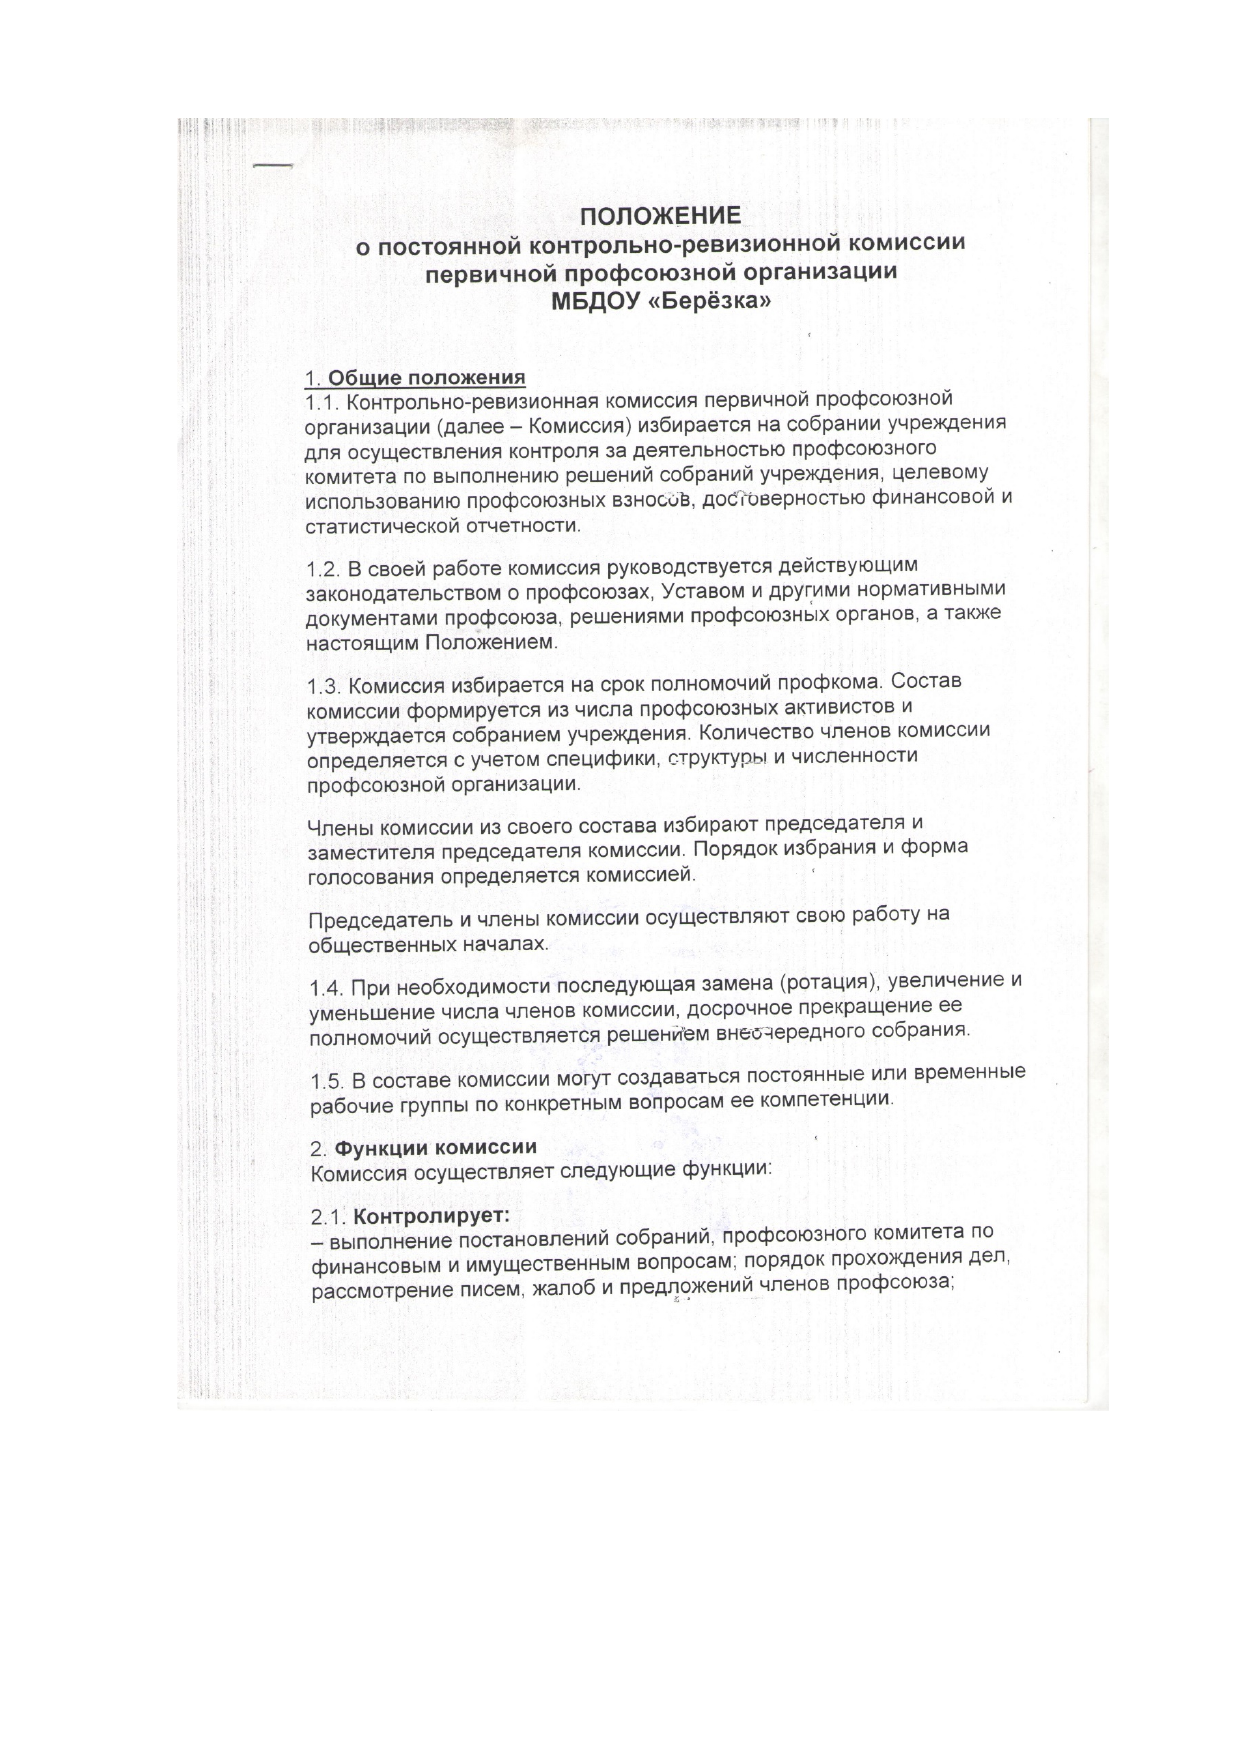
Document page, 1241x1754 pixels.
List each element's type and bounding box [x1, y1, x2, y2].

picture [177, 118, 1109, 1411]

--

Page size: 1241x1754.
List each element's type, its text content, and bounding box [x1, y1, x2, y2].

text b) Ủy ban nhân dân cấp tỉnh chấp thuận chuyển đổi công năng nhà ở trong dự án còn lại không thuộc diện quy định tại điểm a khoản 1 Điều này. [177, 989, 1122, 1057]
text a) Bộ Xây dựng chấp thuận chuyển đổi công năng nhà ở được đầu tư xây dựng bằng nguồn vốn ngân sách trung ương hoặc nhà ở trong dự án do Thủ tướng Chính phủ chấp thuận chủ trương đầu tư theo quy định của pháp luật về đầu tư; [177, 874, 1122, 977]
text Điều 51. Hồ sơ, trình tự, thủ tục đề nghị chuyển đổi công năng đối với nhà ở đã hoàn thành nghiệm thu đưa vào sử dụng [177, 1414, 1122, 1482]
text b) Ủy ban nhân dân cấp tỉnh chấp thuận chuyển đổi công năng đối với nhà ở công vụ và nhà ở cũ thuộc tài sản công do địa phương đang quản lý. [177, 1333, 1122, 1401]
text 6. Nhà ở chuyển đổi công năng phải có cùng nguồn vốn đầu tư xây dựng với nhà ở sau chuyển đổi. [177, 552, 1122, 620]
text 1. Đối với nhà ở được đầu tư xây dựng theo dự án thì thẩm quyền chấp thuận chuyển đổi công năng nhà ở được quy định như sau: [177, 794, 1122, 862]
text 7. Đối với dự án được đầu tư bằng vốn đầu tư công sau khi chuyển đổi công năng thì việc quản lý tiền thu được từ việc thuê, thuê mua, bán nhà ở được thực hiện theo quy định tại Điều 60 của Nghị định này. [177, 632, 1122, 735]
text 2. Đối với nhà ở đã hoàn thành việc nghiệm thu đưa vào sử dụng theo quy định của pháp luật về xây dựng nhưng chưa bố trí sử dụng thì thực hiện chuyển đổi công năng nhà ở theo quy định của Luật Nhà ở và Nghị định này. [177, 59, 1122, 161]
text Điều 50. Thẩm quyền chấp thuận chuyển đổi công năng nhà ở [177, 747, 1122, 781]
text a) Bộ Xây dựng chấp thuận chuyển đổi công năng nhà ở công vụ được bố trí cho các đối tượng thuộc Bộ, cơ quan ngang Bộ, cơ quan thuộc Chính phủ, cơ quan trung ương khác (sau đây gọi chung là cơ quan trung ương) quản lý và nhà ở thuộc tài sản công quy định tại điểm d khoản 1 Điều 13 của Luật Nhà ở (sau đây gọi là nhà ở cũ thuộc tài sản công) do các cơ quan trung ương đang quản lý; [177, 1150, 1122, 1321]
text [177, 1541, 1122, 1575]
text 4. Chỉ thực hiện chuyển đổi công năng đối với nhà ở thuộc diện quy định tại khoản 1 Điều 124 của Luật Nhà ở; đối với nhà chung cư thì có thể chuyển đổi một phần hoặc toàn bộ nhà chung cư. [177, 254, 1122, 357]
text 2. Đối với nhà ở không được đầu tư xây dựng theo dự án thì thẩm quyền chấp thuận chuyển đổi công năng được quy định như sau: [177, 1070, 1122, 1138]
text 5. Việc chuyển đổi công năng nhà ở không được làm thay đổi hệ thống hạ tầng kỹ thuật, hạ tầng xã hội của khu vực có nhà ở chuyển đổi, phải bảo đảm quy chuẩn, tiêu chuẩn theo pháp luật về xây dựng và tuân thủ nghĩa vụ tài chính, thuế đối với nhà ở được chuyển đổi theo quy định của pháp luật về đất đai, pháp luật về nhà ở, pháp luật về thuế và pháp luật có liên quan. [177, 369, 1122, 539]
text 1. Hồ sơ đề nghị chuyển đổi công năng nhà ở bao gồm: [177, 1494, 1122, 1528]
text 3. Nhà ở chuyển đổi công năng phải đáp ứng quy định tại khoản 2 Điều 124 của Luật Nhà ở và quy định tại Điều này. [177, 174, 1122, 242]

---

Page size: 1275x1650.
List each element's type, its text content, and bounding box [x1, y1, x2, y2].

Your goal: Show all lines in the records above that hold "size".

Response area:
Page size: 1241x1754.
Page size: 1275x1650.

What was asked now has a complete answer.